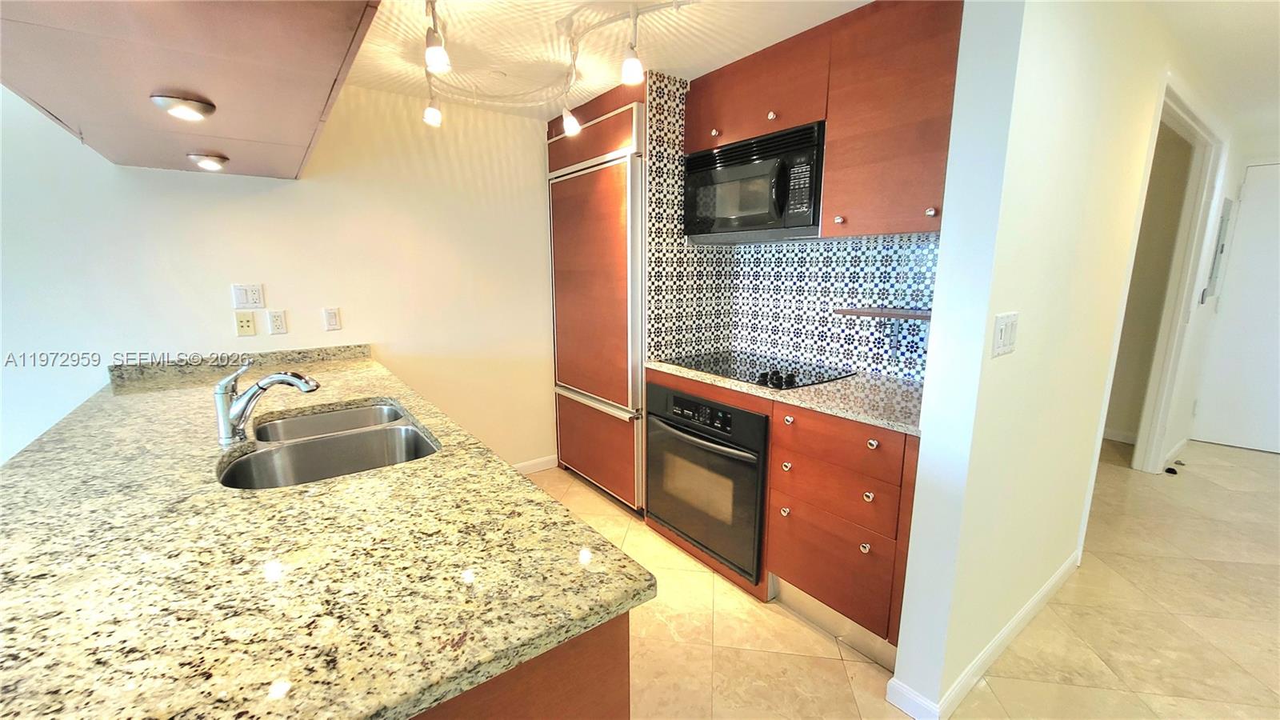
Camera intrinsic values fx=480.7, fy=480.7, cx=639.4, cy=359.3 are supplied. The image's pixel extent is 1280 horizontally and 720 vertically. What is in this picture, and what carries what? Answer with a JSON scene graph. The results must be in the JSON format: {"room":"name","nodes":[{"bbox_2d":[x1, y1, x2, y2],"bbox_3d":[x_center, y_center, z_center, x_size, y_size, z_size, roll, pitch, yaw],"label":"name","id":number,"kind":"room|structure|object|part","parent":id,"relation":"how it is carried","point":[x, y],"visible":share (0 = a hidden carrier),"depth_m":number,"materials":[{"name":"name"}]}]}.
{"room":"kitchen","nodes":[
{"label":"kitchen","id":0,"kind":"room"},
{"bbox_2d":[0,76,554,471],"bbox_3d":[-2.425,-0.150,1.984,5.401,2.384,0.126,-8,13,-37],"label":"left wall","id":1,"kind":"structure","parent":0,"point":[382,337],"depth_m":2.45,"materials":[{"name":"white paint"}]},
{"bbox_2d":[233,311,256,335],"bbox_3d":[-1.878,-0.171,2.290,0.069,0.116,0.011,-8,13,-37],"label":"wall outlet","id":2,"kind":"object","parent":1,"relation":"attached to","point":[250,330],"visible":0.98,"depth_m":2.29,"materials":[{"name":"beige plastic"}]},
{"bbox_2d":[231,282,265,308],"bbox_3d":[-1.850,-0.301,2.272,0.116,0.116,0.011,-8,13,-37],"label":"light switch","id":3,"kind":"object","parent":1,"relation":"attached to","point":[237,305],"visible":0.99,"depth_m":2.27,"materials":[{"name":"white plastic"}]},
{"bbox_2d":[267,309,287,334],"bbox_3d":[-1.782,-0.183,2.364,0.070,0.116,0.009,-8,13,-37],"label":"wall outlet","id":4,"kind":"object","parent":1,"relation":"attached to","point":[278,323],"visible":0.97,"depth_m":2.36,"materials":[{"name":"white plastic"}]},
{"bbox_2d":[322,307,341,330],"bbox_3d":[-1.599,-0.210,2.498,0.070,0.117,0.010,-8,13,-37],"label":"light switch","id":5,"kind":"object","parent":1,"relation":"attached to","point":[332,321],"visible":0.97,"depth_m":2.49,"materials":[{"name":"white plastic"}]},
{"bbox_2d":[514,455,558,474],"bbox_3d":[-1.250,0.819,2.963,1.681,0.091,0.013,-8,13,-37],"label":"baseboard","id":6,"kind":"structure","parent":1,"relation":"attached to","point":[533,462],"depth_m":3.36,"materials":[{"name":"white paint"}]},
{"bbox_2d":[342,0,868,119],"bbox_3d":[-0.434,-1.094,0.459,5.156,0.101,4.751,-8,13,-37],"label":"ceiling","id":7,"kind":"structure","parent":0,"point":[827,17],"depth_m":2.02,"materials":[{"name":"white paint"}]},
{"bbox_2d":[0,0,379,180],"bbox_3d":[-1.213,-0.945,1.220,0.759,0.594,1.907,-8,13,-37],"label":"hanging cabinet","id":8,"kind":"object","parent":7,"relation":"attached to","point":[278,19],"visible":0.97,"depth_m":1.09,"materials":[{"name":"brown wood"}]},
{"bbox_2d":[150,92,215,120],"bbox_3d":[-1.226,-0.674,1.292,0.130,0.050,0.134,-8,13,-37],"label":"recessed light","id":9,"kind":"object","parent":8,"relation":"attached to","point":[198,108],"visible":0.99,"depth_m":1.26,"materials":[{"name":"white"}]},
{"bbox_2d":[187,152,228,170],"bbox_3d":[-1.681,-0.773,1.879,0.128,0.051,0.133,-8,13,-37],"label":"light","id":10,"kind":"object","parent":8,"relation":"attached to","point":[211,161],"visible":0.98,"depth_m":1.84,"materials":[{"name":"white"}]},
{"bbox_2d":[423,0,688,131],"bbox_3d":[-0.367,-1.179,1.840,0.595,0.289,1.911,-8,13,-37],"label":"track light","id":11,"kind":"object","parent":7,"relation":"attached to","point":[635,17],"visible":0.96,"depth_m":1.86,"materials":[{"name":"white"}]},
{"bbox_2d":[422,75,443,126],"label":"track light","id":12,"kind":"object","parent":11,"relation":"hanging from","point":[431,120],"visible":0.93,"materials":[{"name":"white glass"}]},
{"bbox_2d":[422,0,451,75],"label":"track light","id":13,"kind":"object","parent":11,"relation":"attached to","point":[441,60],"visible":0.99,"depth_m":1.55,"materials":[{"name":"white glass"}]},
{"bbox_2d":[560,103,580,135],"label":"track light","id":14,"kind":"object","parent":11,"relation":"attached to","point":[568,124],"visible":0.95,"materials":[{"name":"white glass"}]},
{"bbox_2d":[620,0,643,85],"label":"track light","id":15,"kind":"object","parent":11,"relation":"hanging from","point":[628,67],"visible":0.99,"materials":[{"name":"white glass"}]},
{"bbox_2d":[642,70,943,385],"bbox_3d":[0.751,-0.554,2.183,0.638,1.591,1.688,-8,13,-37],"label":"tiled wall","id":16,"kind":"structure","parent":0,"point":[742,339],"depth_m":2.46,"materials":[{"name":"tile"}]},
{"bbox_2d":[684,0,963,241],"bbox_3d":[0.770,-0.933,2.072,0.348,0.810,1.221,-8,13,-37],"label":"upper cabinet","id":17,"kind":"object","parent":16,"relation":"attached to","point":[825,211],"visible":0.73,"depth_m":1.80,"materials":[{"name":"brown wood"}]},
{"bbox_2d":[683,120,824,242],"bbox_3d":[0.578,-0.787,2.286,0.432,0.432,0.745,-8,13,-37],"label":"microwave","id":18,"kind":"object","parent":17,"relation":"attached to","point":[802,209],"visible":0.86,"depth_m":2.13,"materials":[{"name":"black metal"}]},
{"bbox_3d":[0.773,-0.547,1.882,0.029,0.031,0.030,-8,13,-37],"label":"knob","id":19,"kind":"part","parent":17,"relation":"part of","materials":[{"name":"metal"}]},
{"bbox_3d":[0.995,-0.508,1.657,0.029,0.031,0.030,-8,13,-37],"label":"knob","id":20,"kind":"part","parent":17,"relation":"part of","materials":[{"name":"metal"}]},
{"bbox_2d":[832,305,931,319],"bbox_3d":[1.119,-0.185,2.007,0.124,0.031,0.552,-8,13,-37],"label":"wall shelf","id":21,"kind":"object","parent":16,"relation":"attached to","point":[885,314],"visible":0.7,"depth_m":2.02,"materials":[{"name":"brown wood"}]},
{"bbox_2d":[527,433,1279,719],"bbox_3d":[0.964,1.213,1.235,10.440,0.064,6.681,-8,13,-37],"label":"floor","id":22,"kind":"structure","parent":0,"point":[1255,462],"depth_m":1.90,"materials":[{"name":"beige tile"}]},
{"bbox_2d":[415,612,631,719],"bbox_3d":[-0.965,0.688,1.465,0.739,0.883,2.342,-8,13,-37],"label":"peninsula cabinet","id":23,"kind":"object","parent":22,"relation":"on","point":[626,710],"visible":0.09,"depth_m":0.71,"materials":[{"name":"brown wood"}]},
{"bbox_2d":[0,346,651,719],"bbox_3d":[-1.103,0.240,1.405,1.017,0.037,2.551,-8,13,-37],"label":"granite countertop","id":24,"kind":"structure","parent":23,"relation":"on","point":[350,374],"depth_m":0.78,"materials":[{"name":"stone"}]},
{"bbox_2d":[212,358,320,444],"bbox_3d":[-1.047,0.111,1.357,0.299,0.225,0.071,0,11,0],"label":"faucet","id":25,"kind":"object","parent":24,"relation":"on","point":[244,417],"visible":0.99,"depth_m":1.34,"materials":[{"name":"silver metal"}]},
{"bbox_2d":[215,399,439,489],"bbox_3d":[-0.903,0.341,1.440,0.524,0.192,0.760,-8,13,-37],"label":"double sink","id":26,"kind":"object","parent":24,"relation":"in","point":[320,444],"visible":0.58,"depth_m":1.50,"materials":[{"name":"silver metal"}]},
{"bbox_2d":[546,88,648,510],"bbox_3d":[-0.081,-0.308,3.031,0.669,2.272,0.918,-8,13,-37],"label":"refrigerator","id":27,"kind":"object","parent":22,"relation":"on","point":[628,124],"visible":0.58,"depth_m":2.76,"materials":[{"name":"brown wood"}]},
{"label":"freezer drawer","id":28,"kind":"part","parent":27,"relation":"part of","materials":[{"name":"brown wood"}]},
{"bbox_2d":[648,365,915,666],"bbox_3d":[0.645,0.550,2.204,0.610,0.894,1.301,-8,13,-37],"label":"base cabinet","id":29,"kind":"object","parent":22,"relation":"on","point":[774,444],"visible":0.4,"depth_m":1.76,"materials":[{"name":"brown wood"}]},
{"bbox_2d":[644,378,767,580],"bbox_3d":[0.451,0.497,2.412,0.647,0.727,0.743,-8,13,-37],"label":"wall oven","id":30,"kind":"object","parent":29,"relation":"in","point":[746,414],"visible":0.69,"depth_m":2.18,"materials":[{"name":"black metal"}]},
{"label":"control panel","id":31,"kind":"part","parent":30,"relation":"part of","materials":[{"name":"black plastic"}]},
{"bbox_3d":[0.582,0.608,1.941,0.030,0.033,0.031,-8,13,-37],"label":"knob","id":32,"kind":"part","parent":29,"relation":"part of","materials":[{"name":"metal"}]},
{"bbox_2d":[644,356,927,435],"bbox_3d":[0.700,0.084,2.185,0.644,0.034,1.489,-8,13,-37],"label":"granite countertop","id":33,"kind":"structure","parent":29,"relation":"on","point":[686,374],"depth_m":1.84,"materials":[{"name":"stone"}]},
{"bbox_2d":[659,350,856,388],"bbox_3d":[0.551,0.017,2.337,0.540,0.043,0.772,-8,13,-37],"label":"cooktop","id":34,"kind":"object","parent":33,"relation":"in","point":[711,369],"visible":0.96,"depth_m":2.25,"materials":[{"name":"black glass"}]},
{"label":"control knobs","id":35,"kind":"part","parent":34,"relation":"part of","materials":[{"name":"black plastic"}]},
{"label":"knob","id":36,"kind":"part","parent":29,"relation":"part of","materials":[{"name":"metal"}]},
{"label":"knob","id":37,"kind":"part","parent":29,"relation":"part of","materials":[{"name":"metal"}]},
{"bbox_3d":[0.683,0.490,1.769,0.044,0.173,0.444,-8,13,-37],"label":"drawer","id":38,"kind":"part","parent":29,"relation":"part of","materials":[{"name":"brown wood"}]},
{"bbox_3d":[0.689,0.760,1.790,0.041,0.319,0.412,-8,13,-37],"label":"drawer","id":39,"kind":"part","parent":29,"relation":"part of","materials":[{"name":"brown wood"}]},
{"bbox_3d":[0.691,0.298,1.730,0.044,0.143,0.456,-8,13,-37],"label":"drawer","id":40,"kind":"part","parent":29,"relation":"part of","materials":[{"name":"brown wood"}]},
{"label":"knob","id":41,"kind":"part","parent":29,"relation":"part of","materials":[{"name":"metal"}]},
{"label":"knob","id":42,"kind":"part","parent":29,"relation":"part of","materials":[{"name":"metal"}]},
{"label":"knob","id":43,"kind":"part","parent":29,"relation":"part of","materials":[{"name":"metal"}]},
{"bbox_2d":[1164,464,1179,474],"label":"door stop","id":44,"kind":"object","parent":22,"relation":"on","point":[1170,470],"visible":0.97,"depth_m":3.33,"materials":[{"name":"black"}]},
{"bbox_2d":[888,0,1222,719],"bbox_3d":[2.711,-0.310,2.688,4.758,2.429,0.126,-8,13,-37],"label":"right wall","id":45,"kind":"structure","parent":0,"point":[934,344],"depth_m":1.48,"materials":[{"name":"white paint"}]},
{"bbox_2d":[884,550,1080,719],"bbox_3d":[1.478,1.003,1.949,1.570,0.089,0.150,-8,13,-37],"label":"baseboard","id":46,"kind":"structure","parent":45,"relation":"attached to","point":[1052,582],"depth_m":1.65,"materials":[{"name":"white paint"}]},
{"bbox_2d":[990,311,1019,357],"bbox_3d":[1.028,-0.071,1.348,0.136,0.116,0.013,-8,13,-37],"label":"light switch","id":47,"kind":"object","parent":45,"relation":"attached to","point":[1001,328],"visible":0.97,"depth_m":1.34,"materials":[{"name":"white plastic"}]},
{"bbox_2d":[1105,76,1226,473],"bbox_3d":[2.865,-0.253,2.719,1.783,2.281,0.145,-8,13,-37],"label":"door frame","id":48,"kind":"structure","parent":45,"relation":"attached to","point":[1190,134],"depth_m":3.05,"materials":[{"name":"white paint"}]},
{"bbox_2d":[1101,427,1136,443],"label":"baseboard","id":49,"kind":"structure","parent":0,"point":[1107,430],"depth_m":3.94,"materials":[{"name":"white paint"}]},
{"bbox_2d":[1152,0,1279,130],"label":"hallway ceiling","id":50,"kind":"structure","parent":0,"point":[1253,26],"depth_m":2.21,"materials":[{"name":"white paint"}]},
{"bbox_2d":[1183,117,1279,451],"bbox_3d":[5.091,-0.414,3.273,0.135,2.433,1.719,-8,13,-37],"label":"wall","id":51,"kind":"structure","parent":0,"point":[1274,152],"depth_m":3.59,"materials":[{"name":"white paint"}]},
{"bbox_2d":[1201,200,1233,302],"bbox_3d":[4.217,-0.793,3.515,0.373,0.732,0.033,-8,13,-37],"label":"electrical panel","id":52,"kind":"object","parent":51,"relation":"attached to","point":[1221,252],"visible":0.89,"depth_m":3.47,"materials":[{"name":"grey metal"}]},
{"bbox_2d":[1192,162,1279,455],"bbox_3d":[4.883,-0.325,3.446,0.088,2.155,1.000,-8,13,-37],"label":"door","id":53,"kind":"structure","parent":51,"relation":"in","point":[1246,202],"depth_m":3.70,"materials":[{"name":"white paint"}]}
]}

- - - - -

— TASK PROMPT —
Retrieve each line from the records above where the word "stone" occurs.

— SOLUTION TO THE PROBLEM —
{"bbox_2d":[0,346,651,719],"bbox_3d":[-1.103,0.240,1.405,1.017,0.037,2.551,-8,13,-37],"label":"granite countertop","id":24,"kind":"structure","parent":23,"relation":"on","point":[350,374],"depth_m":0.78,"materials":[{"name":"stone"}]},
{"bbox_2d":[644,356,927,435],"bbox_3d":[0.700,0.084,2.185,0.644,0.034,1.489,-8,13,-37],"label":"granite countertop","id":33,"kind":"structure","parent":29,"relation":"on","point":[686,374],"depth_m":1.84,"materials":[{"name":"stone"}]},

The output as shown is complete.